Hari Seldon
Hari Seldon

Reputation: 1060

How does the classloader find resources?

I am reviewing a small github example project (shagie/TestingWithHsqldb) and have stumbled across a convention that is new to me and was hoping someone could help me understand what I am looking at.


The project is organized under the main src directory as such...

src/main/resources/connection_config.properties
src/main/java/com/shagie/dbtest/db/DBConnection.java
src/main/java/com/shagie/dbtest/db/DataAccess.java

src/test/resources/connection_config.properties
src/test/java/com/shagie/dbtest/db/DataAccessTest.java

The code in DBConnection.java is called both from DataAccess.java under the 'main' directory as well as the DataAccessTest.java in the 'test' directory.

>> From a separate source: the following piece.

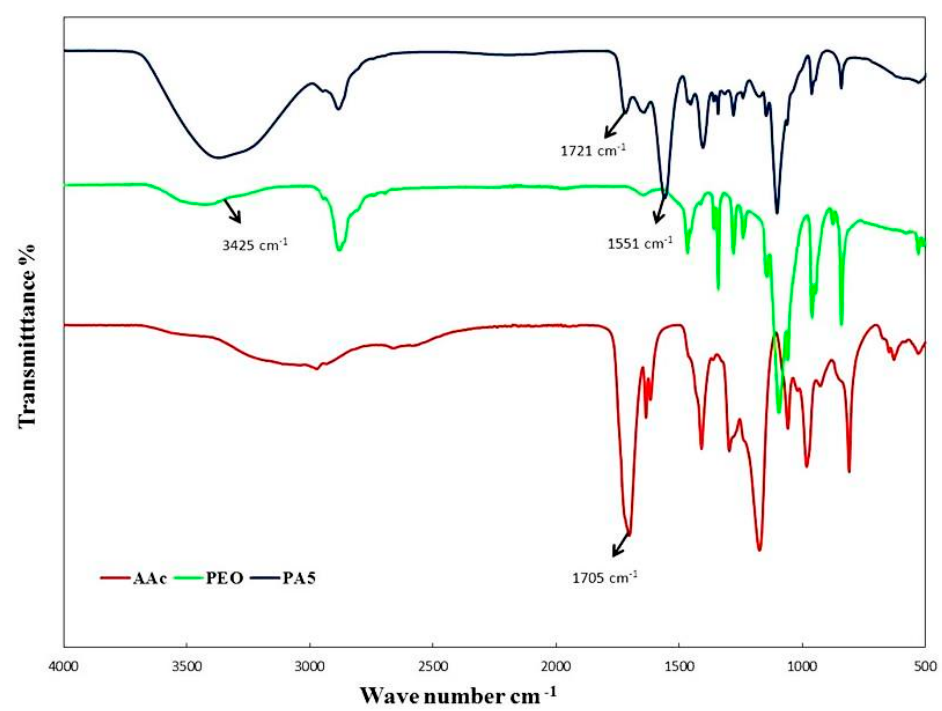
Figure 4. FT-IR spectra of pure AAc, pure PEO, and PA5 hydrogel blend prepared at 30 kGy radiation dose with ranges 4000–500 cm − 1 .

In the file DBConnection.java there is the following statement that imports the connection_config.properties file:

Properties prop = new Properties();
InputStream in = GetClass().getResourceAsStream("/connection_config.properties");
prop.load(in);
in.close();

My Questions...

EDIT: Adjusting question to focus on the ClassLoader's getResource functionality instead of dependency injection

Upvotes: 0

Views: 167

Answers (1)

Mateusz Dymczyk
Mateusz Dymczyk

Reputation: 15141

This has nothing to do with dependency injection but with how ClassLoaders resolve resource paths.

1) This might be a bit confusing coming from a Linux background indeed getResourceAsStream(resource) has different rules. As per the doc:

If the name begins with a '/' ('\u002f'), then the absolute name of the resource is the portion of the name following the '/'.

So the leading slash here only tells the class loader how to get the absolute name (whether the name you passed should be prepended with the package name or not), not that it should be looking "at the root" (in the test/main folders). What is the root and how resolution works depends on the class loader you are using. By default (in this case) resources are searched in the resources folder. You can write your own ClassLoader and change that behavior.

2) Again, when calling getResources() or getResourceAsStream() the class delegates it to the ClassLoader which loaded this class. If you are running unit tests (Junit or something similar) then the ClassLoader will know that it's supposed to look for resources in test folder not main.